***** SUPPLIED MATERIAL *****
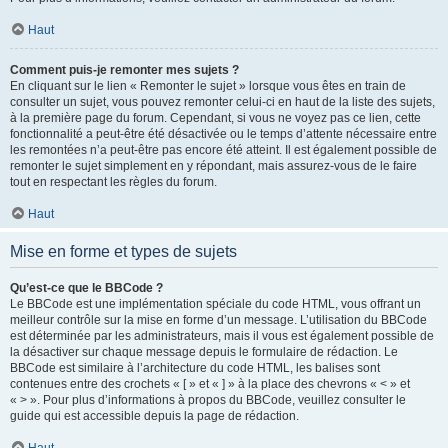
Haut
Comment puis-je remonter mes sujets ?
En cliquant sur le lien « Remonter le sujet » lorsque vous êtes en train de
consulter un sujet, vous pouvez remonter celui-ci en haut de la liste des sujets,
à la première page du forum. Cependant, si vous ne voyez pas ce lien, cette
fonctionnalité a peut-être été désactivée ou le temps d’attente nécessaire entre
les remontées n’a peut-être pas encore été atteint. Il est également possible de
remonter le sujet simplement en y répondant, mais assurez-vous de le faire
tout en respectant les règles du forum.
Haut
Mise en forme et types de sujets
Qu’est-ce que le BBCode ?
Le BBCode est une implémentation spéciale du code HTML, vous offrant un
meilleur contrôle sur la mise en forme d’un message. L’utilisation du BBCode
est déterminée par les administrateurs, mais il vous est également possible de
la désactiver sur chaque message depuis le formulaire de rédaction. Le
BBCode est similaire à l’architecture du code HTML, les balises sont
contenues entre des crochets « [ » et « ] » à la place des chevrons « < » et
« > ». Pour plus d’informations à propos du BBCode, veuillez consulter le
guide qui est accessible depuis la page de rédaction.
*****
:: PROBLEM REQUIREMENTS ::
Could you give again, word for word, the line with "à la première" and all lines after it through the end of the data? Leave out everything else.

:: RESULT FOR THIS TASK ::
à la première page du forum. Cependant, si vous ne voyez pas ce lien, cette
fonctionnalité a peut-être été désactivée ou le temps d’attente nécessaire entre
les remontées n’a peut-être pas encore été atteint. Il est également possible de
remonter le sujet simplement en y répondant, mais assurez-vous de le faire
tout en respectant les règles du forum.
Haut
Mise en forme et types de sujets
Qu’est-ce que le BBCode ?
Le BBCode est une implémentation spéciale du code HTML, vous offrant un
meilleur contrôle sur la mise en forme d’un message. L’utilisation du BBCode
est déterminée par les administrateurs, mais il vous est également possible de
la désactiver sur chaque message depuis le formulaire de rédaction. Le
BBCode est similaire à l’architecture du code HTML, les balises sont
contenues entre des crochets « [ » et « ] » à la place des chevrons « < » et
« > ». Pour plus d’informations à propos du BBCode, veuillez consulter le
guide qui est accessible depuis la page de rédaction.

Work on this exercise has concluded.